November 5, 2006:
The death toll in the south continues to rise, with 20-30 people being murdered by Islamic terrorists each month, and many more threatened. Over 1,500 people have been killed by the three years of violence in the south.
November 4, 2006: In the south, bombs were set off three bars, wounding five people. Islamic terrorists are particularly hostile to places that sell alcoholic beverages.
November 4, 2006: Thai officials are negotiating the return of 200,000 Thai Moslems, in Malaysia, where they have fled to escape the Islamic terrorism, and police reprisals, of the last three years. The refugees believe that the new government might be able to protect them from the terrorists, who extort money and goods from Moslem villagers, and threaten those suspected of cooperating with the police. The government promises to restrain the army and police, who have killed dozens of Moslems demonstrators when dealing with large gatherings supporting reform in the south.
November 3, 2006: In the south, Islamic terrorists are now setting fire to schools. Like Islamic terrorists everywhere, the Thai radicals oppose non-religious education. These see the schools as an attempt by the Buddhist majority to turn children away from Islam. Most Moslem parents oppose this thinking, and it was these parents who came and put out the school fires. But that will result in some of them being accused of "un-Islamic" behavior, and threatened with violence. There are nearly a thousand schools in the southern Moslem areas, and most of the teachers are Moslem. But thousands of the 12,000 teachers are Buddhist, and they are constantly threatened by Islamic terrorists.
October 27, 2006: Government negotiators are having some success in their discussions with the five Moslem political groups. The Moslems want more autonomy, and economic growth. The area has been a backwater for centuries. The four Moslem provinces had been an independent Sultanate, which no one much bothered with, until the Thais turned it into a vassal state in the late 18th century, as a buffer against British colonial expansion from the South (Malaysia). Nothing much changed when Thailand formally annexed the Sultanate of Pattani a century ago. But the economic boom in the rest of Thailand over the last three decades left the Moslems behind. The only visible signs of this new prosperity has been the tourist resorts on the coast.
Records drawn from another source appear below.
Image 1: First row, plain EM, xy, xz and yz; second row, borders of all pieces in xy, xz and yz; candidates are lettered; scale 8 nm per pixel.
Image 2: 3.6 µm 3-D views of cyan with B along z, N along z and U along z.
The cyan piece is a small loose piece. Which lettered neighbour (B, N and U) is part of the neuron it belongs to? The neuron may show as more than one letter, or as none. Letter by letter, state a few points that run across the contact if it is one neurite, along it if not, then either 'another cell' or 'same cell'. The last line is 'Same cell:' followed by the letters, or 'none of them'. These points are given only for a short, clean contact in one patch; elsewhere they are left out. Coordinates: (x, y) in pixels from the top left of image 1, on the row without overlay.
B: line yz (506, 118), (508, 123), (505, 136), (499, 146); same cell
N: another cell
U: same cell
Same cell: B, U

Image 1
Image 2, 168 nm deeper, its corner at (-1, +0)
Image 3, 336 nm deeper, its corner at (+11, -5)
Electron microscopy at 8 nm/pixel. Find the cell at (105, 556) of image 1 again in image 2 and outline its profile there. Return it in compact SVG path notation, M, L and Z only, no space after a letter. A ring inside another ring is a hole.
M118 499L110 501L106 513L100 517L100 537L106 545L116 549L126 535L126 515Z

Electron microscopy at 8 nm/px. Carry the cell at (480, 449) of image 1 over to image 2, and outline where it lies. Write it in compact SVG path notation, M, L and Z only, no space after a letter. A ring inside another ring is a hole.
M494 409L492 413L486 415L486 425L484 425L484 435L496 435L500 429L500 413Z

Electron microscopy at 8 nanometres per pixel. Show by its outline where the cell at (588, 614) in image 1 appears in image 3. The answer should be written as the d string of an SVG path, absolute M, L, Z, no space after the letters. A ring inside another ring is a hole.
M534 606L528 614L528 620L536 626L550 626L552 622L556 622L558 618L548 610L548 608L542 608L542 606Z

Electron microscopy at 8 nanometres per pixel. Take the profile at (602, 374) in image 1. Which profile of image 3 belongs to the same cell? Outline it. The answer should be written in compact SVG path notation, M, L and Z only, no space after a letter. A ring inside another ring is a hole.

That brought in wealthy foreigners (whose beach attire, or lack of it, offended conservative Moslems), and Thais from the north to take many of the best jobs. The growing, worldwide Islamic radical movement took hold in the south, and that minority (supported by about ten percent of the Moslems) has been committing the terrorist acts. These killers will turn on the more moderate Moslem political parties, if it appears that some kind of peace deal is going to be signed.